= National Christian Youth Convention =

The National Christian Youth Convention (NCYC) is a national conference for people aged 16–30 years held by the Uniting Church in Australia every second January. It is held in a different Australian city each time in the long summer school and university holidays. It has attracted over 3,000 delegates from around Australia plus visiting delegations from overseas countries. It is one of the biggest events for youth on the Uniting Church's calendar.

==History==
NCYC began in 1955 with an evangelical campaign run by Rev. Dr. Sir Alan Walker as an activity of the Central Methodist Mission in Sydney held at the Royal Showgrounds, from 16 to 23 January 1955. The theme was "God Works". Keynote speakers included Dr A. Harold Wood, Alan Walker, and Dr Roy L. Smith from the United States who also led the Bible studies. It was designed to reach the entire Christian community, not just that of the Methodist Church of Australasia (see Methodism).

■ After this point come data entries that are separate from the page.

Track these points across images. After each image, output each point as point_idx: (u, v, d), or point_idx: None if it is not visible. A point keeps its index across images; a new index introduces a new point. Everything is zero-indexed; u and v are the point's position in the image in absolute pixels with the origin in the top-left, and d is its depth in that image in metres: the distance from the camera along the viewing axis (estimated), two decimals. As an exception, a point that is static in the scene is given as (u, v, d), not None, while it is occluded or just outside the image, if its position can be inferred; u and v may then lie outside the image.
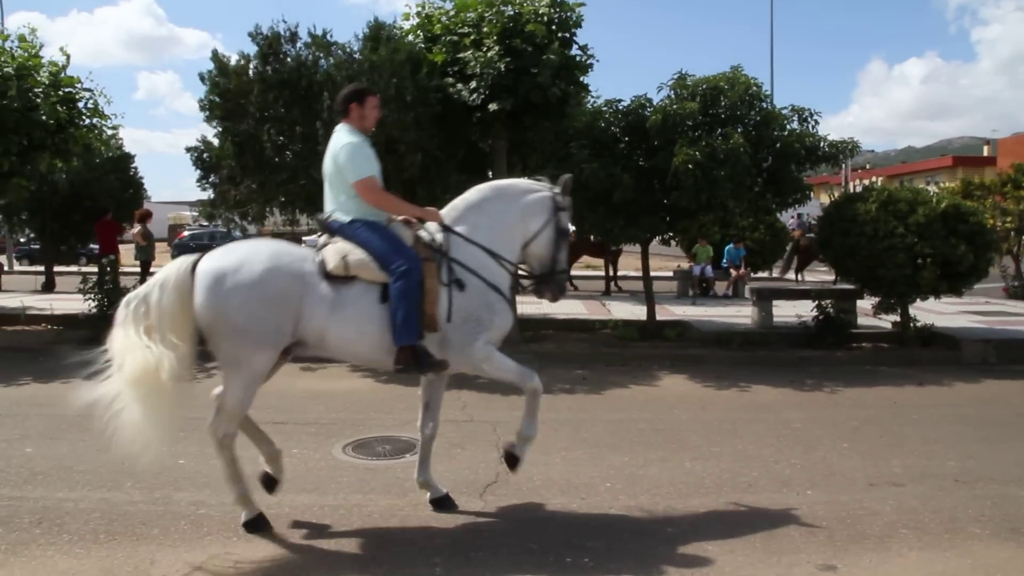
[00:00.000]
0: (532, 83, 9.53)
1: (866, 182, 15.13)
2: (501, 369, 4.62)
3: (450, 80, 10.08)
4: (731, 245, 17.26)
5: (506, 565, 4.02)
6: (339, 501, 4.91)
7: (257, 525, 4.39)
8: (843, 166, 48.67)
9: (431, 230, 4.67)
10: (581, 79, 10.55)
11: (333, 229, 4.58)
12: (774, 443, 6.31)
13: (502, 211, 4.77)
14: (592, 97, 11.20)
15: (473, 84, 9.80)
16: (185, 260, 4.38)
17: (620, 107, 10.53)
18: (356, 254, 4.39)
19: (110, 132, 13.96)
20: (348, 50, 10.06)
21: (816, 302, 10.81)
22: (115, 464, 4.90)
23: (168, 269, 4.36)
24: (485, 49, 9.74)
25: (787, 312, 11.70)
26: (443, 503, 4.82)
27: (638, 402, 7.82)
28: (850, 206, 10.08)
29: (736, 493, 5.12)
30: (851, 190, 30.06)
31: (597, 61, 10.68)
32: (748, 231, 18.12)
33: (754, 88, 10.26)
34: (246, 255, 4.32)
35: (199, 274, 4.26)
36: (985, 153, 67.15)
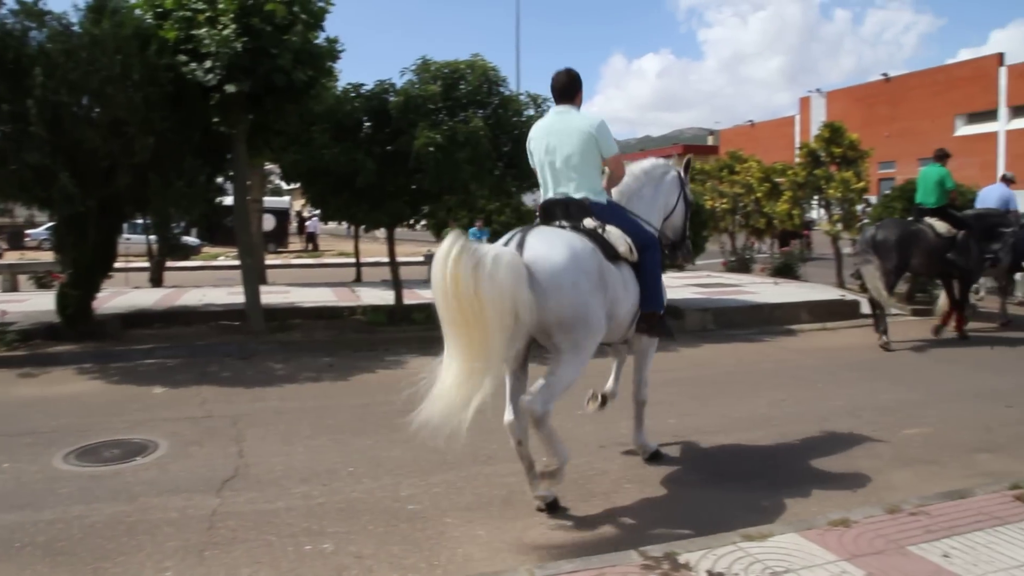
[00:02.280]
0: (272, 65, 9.13)
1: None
2: None
3: (183, 59, 9.39)
4: (475, 227, 17.71)
5: (242, 561, 3.91)
6: (57, 515, 4.50)
7: None
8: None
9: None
10: (329, 65, 10.29)
11: (595, 212, 4.64)
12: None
13: (652, 192, 5.27)
14: (341, 84, 11.04)
15: (208, 64, 9.16)
16: None
17: (364, 91, 10.46)
18: (628, 239, 4.61)
19: None
20: (65, 22, 9.11)
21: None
22: None
23: None
24: (220, 27, 9.17)
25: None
26: (656, 456, 5.44)
27: (384, 385, 7.84)
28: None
29: (477, 465, 5.31)
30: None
31: (345, 49, 10.43)
32: (495, 215, 18.68)
33: (492, 73, 10.56)
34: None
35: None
36: (710, 142, 74.23)
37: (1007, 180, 12.73)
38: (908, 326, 11.94)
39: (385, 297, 12.44)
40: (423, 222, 12.37)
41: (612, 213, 4.75)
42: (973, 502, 4.38)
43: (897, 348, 9.96)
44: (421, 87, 9.89)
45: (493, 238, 18.14)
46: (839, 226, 15.04)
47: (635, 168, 5.34)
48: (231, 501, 4.71)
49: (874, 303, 10.22)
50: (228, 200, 11.63)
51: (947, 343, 10.47)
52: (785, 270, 16.79)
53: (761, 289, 14.17)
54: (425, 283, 16.35)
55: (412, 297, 12.71)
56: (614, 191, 5.06)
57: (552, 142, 4.75)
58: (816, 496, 4.81)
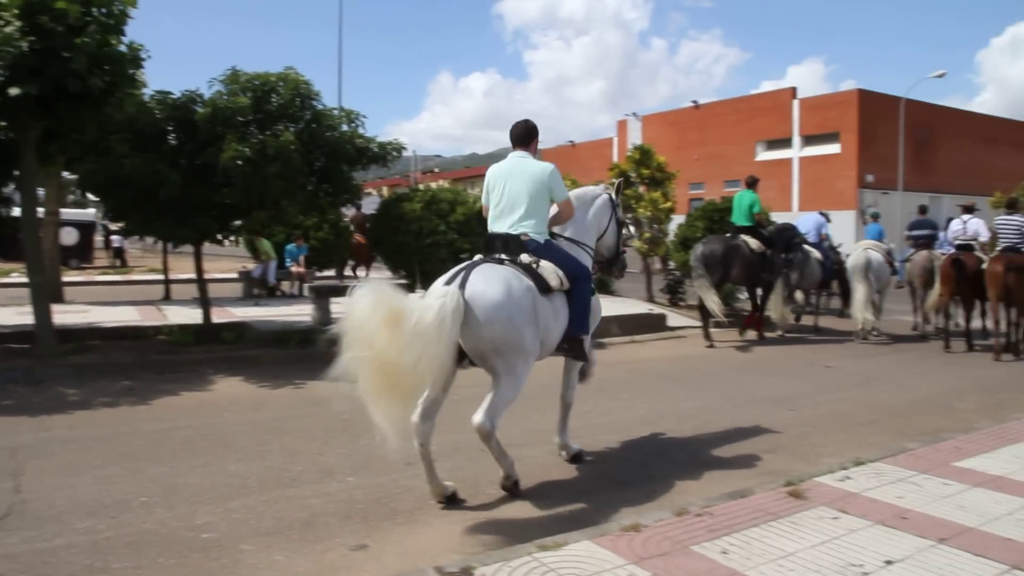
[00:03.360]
0: (65, 69, 8.50)
1: (433, 184, 16.33)
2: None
3: (-42, 57, 8.58)
4: (292, 244, 17.31)
5: (10, 606, 3.62)
6: None
7: None
8: (413, 169, 51.53)
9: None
10: (132, 72, 9.67)
11: (531, 248, 5.16)
12: (322, 436, 6.51)
13: (583, 215, 5.83)
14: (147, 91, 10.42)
15: (-11, 63, 8.46)
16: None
17: (169, 100, 9.98)
18: (561, 272, 5.17)
19: None
20: None
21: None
22: None
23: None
24: (2, 23, 8.46)
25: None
26: (577, 457, 5.92)
27: (187, 408, 7.51)
28: (398, 206, 10.75)
29: (279, 489, 5.19)
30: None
31: (150, 56, 9.80)
32: (313, 231, 18.34)
33: (304, 86, 10.37)
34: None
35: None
36: (532, 160, 75.93)
37: (824, 214, 15.17)
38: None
39: (193, 315, 11.90)
40: (232, 238, 11.93)
41: (548, 249, 5.27)
42: (752, 500, 4.75)
43: (698, 358, 10.63)
44: (230, 98, 9.57)
45: (312, 254, 17.89)
46: (647, 244, 15.86)
47: (571, 194, 5.81)
48: (2, 543, 4.33)
49: (705, 312, 11.18)
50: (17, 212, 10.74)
51: (744, 353, 11.29)
52: (600, 285, 17.46)
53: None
54: (238, 300, 15.98)
55: (222, 315, 12.25)
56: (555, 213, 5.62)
57: (509, 183, 5.28)
58: (614, 503, 5.04)
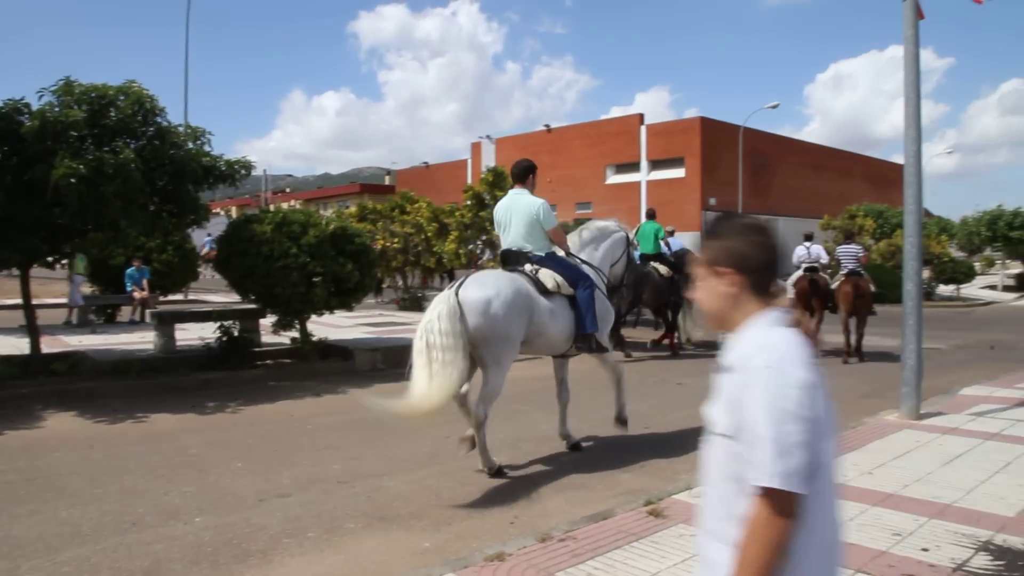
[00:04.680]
0: None
1: (285, 205, 15.84)
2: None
3: None
4: (132, 267, 16.27)
5: None
6: None
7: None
8: (264, 189, 49.97)
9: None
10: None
11: (535, 260, 6.52)
12: (167, 473, 6.09)
13: (597, 244, 7.22)
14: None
15: None
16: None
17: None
18: (558, 277, 6.44)
19: None
20: None
21: (219, 323, 10.81)
22: None
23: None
24: None
25: (195, 335, 11.50)
26: (577, 446, 7.06)
27: (11, 450, 6.83)
28: (248, 227, 10.29)
29: (118, 535, 4.78)
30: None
31: None
32: (156, 252, 17.37)
33: (148, 101, 9.77)
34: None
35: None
36: (387, 182, 75.45)
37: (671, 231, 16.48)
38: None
39: (20, 345, 10.98)
40: (64, 261, 11.10)
41: (549, 260, 6.57)
42: (614, 522, 4.78)
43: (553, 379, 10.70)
44: (62, 111, 8.89)
45: (155, 276, 16.94)
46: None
47: (593, 224, 7.43)
48: None
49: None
50: None
51: (600, 373, 11.46)
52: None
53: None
54: (73, 328, 14.90)
55: (54, 344, 11.38)
56: (573, 241, 7.10)
57: (511, 214, 6.65)
58: (477, 532, 4.95)
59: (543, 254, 6.57)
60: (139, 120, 9.58)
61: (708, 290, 1.96)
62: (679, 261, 13.65)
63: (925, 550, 4.32)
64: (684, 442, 7.37)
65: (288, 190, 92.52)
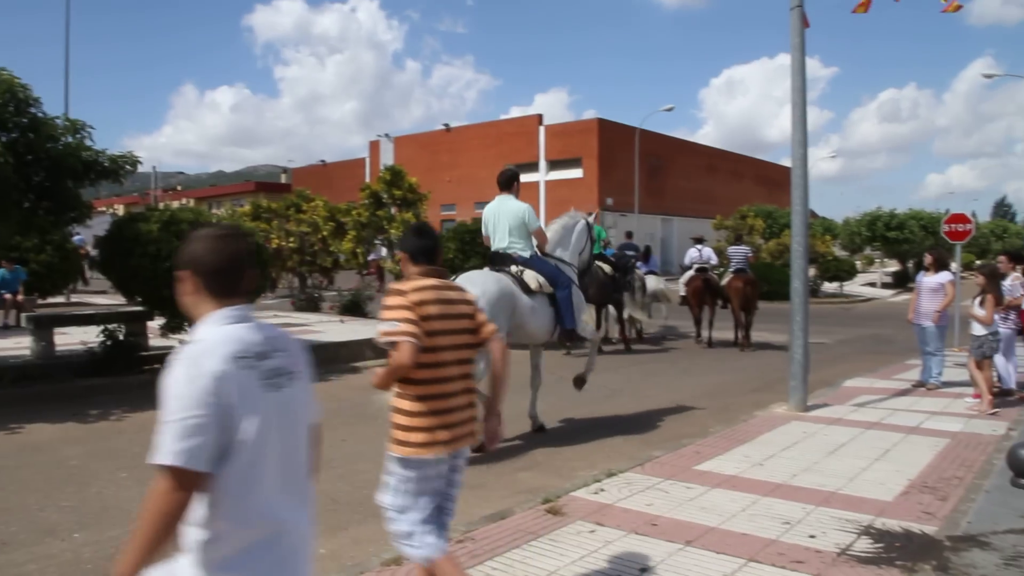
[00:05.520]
0: None
1: (175, 203, 15.09)
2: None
3: None
4: (2, 269, 15.19)
5: None
6: None
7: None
8: (153, 186, 47.99)
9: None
10: None
11: (519, 261, 7.16)
12: (43, 487, 5.74)
13: (568, 236, 7.89)
14: None
15: None
16: None
17: None
18: (540, 278, 7.11)
19: None
20: None
21: (103, 326, 10.27)
22: None
23: None
24: None
25: (77, 339, 10.91)
26: (542, 428, 7.75)
27: None
28: (133, 226, 9.81)
29: (-14, 556, 4.48)
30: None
31: None
32: (33, 252, 16.42)
33: (21, 91, 9.16)
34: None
35: None
36: (283, 180, 73.67)
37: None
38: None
39: None
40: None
41: (532, 262, 7.23)
42: (512, 521, 4.76)
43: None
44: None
45: (33, 278, 15.98)
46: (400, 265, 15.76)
47: (557, 223, 7.95)
48: None
49: None
50: None
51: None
52: (353, 307, 17.10)
53: (328, 328, 14.28)
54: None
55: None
56: (551, 237, 7.68)
57: (498, 218, 7.31)
58: (374, 536, 4.80)
59: (528, 255, 7.25)
60: (10, 111, 9.01)
61: (179, 291, 2.20)
62: (620, 261, 14.22)
63: (812, 537, 4.47)
64: (581, 440, 7.45)
65: (179, 188, 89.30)
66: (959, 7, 8.65)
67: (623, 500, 5.14)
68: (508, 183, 7.47)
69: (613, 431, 7.81)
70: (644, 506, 5.02)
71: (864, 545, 4.35)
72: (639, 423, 8.16)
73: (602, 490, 5.36)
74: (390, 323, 3.09)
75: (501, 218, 7.31)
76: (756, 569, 4.01)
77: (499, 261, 7.28)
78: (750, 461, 6.16)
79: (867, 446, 6.67)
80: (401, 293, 3.16)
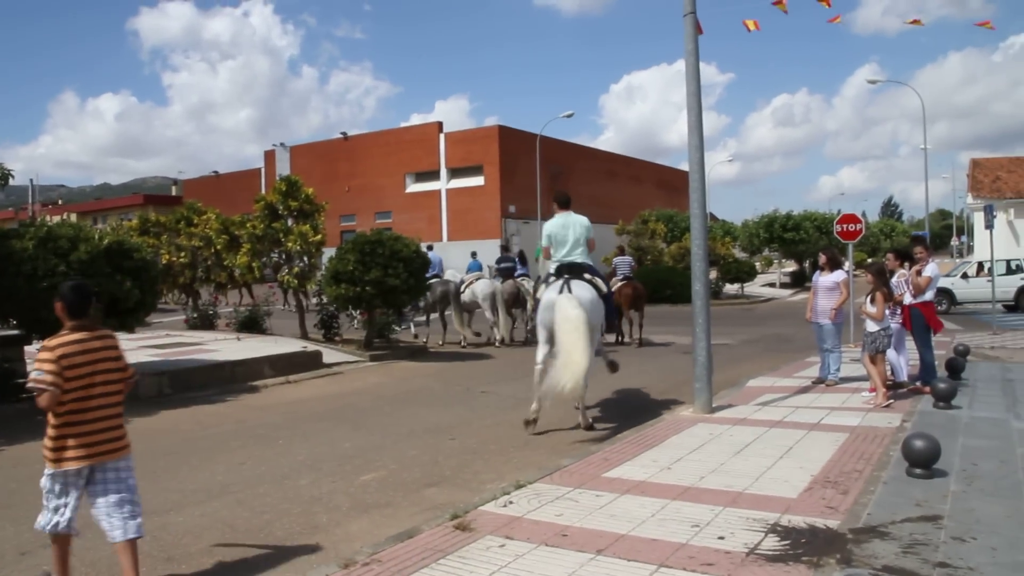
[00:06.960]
0: None
1: (56, 218, 14.20)
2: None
3: None
4: None
5: None
6: None
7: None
8: (31, 200, 45.52)
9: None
10: None
11: (584, 268, 8.20)
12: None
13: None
14: None
15: None
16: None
17: None
18: (599, 282, 8.33)
19: None
20: None
21: (-25, 353, 9.57)
22: None
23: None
24: None
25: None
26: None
27: None
28: (5, 244, 9.16)
29: None
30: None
31: None
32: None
33: None
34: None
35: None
36: (174, 192, 71.18)
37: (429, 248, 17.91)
38: (367, 371, 12.60)
39: None
40: None
41: (595, 268, 8.37)
42: (420, 539, 4.58)
43: (356, 394, 10.38)
44: None
45: None
46: (296, 279, 15.22)
47: (576, 223, 8.56)
48: None
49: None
50: None
51: (403, 384, 11.25)
52: (251, 324, 16.48)
53: (223, 346, 13.69)
54: None
55: None
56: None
57: (569, 231, 8.23)
58: (275, 562, 4.61)
59: (591, 264, 8.35)
60: None
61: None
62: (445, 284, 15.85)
63: (721, 538, 4.45)
64: (489, 451, 7.31)
65: (60, 202, 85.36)
66: (839, 18, 9.06)
67: (532, 512, 5.02)
68: (568, 202, 8.52)
69: (519, 441, 7.71)
70: (554, 517, 4.91)
71: (771, 543, 4.35)
72: (547, 432, 8.07)
73: (511, 503, 5.23)
74: (38, 372, 3.74)
75: (571, 232, 8.20)
76: (667, 574, 3.95)
77: (575, 270, 8.09)
78: (658, 465, 6.14)
79: (771, 445, 6.75)
80: (49, 350, 3.79)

The 50th anniversary NCYC was held in January 2005 at the Gawler campus of Trinity College to the north of Adelaide in South Australia.

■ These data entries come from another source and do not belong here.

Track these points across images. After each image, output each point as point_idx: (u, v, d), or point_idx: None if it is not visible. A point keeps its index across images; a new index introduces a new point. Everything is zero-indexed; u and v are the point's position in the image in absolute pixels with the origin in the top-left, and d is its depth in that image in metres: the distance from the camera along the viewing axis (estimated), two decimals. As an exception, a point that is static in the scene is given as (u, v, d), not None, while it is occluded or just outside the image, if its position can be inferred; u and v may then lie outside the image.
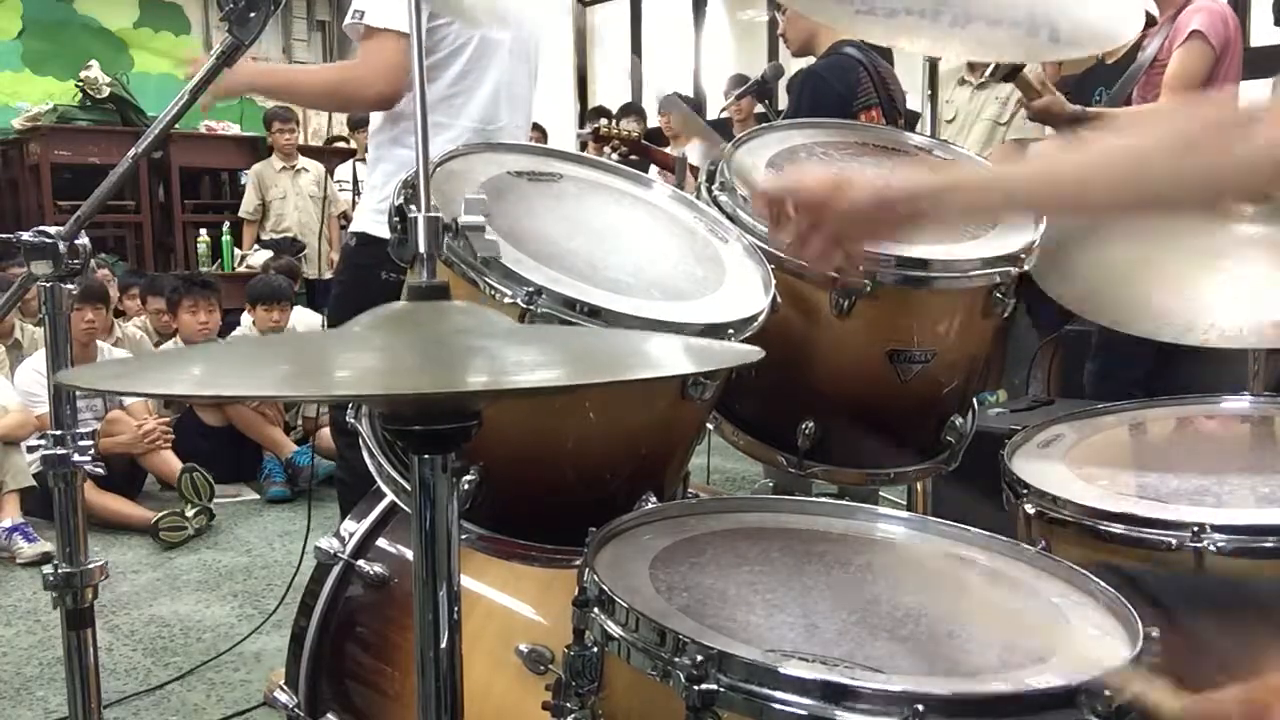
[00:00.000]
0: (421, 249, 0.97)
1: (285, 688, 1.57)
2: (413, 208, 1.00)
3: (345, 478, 2.34)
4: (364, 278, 2.18)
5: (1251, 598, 1.04)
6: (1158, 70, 3.25)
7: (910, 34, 1.65)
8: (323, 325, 2.86)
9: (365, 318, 0.83)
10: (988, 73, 3.09)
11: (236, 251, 7.20)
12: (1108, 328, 1.60)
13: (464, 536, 1.19)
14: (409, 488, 1.15)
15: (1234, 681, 0.72)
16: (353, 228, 2.43)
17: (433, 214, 0.99)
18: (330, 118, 9.15)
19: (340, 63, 2.29)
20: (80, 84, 7.47)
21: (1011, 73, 3.03)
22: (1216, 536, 1.12)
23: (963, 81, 4.24)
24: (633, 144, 3.90)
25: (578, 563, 1.03)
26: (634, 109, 6.98)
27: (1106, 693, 0.79)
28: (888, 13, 1.61)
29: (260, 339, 3.58)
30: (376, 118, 2.35)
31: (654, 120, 6.49)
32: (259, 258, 6.80)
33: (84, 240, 1.39)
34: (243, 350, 0.87)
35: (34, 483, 3.61)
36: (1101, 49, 2.65)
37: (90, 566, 1.43)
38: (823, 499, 1.34)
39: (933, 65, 1.96)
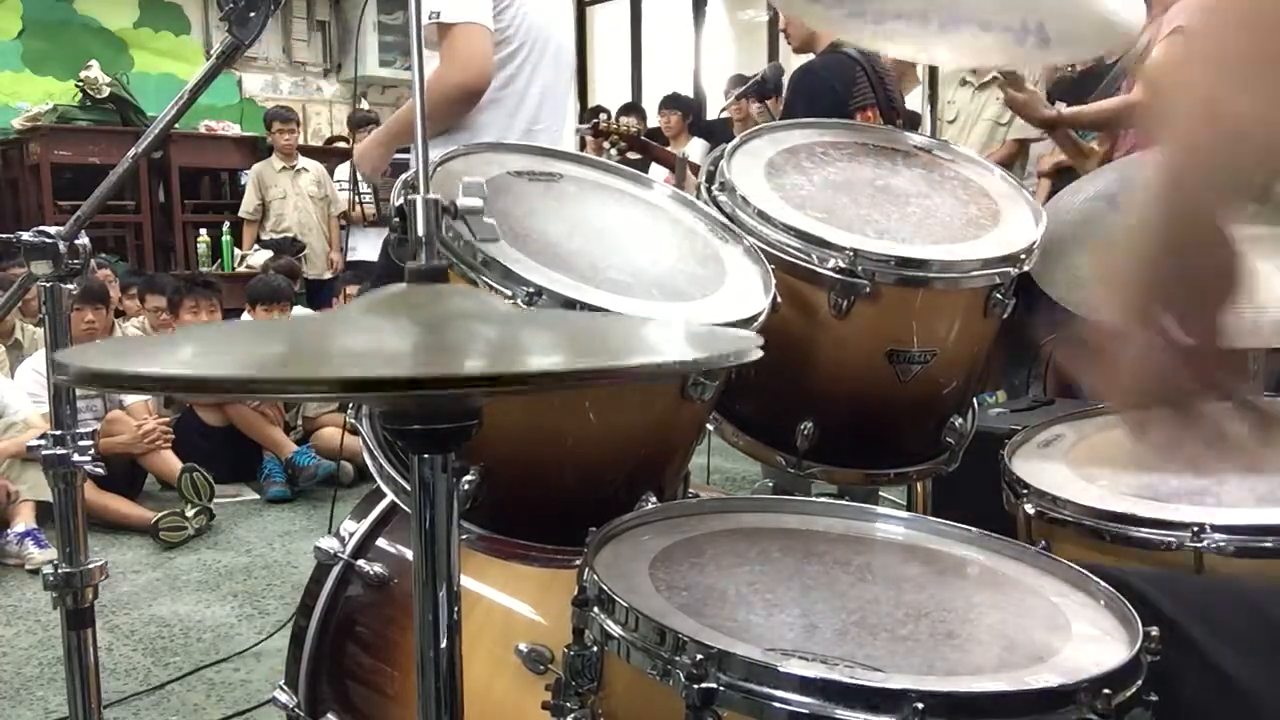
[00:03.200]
0: (420, 232, 0.96)
1: (285, 688, 1.57)
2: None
3: None
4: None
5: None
6: None
7: (898, 40, 1.65)
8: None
9: (361, 301, 0.82)
10: (993, 73, 3.09)
11: (236, 251, 7.20)
12: (1105, 330, 1.59)
13: (464, 536, 1.19)
14: (409, 488, 1.15)
15: None
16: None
17: (431, 197, 0.98)
18: (331, 118, 9.15)
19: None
20: (80, 84, 7.47)
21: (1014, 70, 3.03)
22: (1216, 536, 1.12)
23: (964, 82, 4.24)
24: (632, 140, 3.87)
25: (577, 562, 1.03)
26: (634, 108, 6.98)
27: (1106, 692, 0.79)
28: (876, 17, 1.61)
29: (251, 323, 3.57)
30: None
31: (654, 120, 6.50)
32: (259, 258, 6.80)
33: (84, 240, 1.39)
34: (235, 332, 0.85)
35: (49, 498, 3.58)
36: (1094, 53, 2.64)
37: (90, 566, 1.44)
38: (823, 499, 1.34)
39: (933, 65, 1.96)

Here is a full list of every NCYC held since 1955:

- 1955. New South Wales, Sydney. Theme: God Works
- 1957. South Australia, Adelaide.
- 1960. Queensland, Brisbane.
- 1963. Victoria, Melbourne.
- 1966. Western Australia, Perth.
- 1969. New South Wales, Sydney.
- 1973. Queensland, Gold Coast.
- 1975. South Australia, Adelaide. Theme: Three Worlds – One World – For God
- 1977. ACT, Canberra. Theme: Turning Point
- 1979. Western Australia, Perth. Theme: Directions
- 1981. New South Wales, Sydney. Theme: Focus
- 1983. Queensland, Brisbane. Theme: Witness
- 1985. South Australia, Adelaide. Theme: Dreams and Visions
- 1987. Victoria, Ballarat. Theme: Being There
- 1989. Western Australia, Perth. Theme: Cross the Desert
- 1991. Queensland, Toowoomba. Theme: Breaking New Ground
- 1993. ACT, Canberra. Theme: Love In A Dangerous Time
- 1995. SA, Adelaide. Theme: Living On The Edge
- 1997. Tasmania. Theme: Living the Legend
- 1999. Victoria, Geelong. Theme: It All Depends
- 2001. Queensland. Theme: Now is the Time
- 2003. NSW, Newcastle. Theme: Shaking The Foundations
- 2005. SA, Gawler. Theme: Live This Life
- 2007. WA, Scotch College Perth Perth, Western Australia. Theme: Agents of Change also had an inaugural Adult Convention.
- 2009. Victoria, Methodist Ladies' College, Melbourne. Theme: Converge
- 2011. Queensland, Gold Coast. Theme: Turn It Up
- 2014. NSW, Sydney. Theme: Yurora
- 2017. NSW, Stanwell Tops. Theme: Yurora – Uniting Culture.

==Organisation==
The event is usually organised and hosted by a Synod by agreement with the Uniting Church's National Assembly. NCYC 2014 was an exception as it was hosted by Parramatta-Nepean Presbytery within the Synod of NSW & ACT. Leadership is by a local organising committee utilising existing networks within the responsible Synod. It is typically coordinated by a young minister of religion. Older adults are mobilised to support and assist.

Sometimes a university campus and its accommodation has been the base for the event. A range of accommodation options are offered, ranging from camping in tents to live-in accommodation and billeting.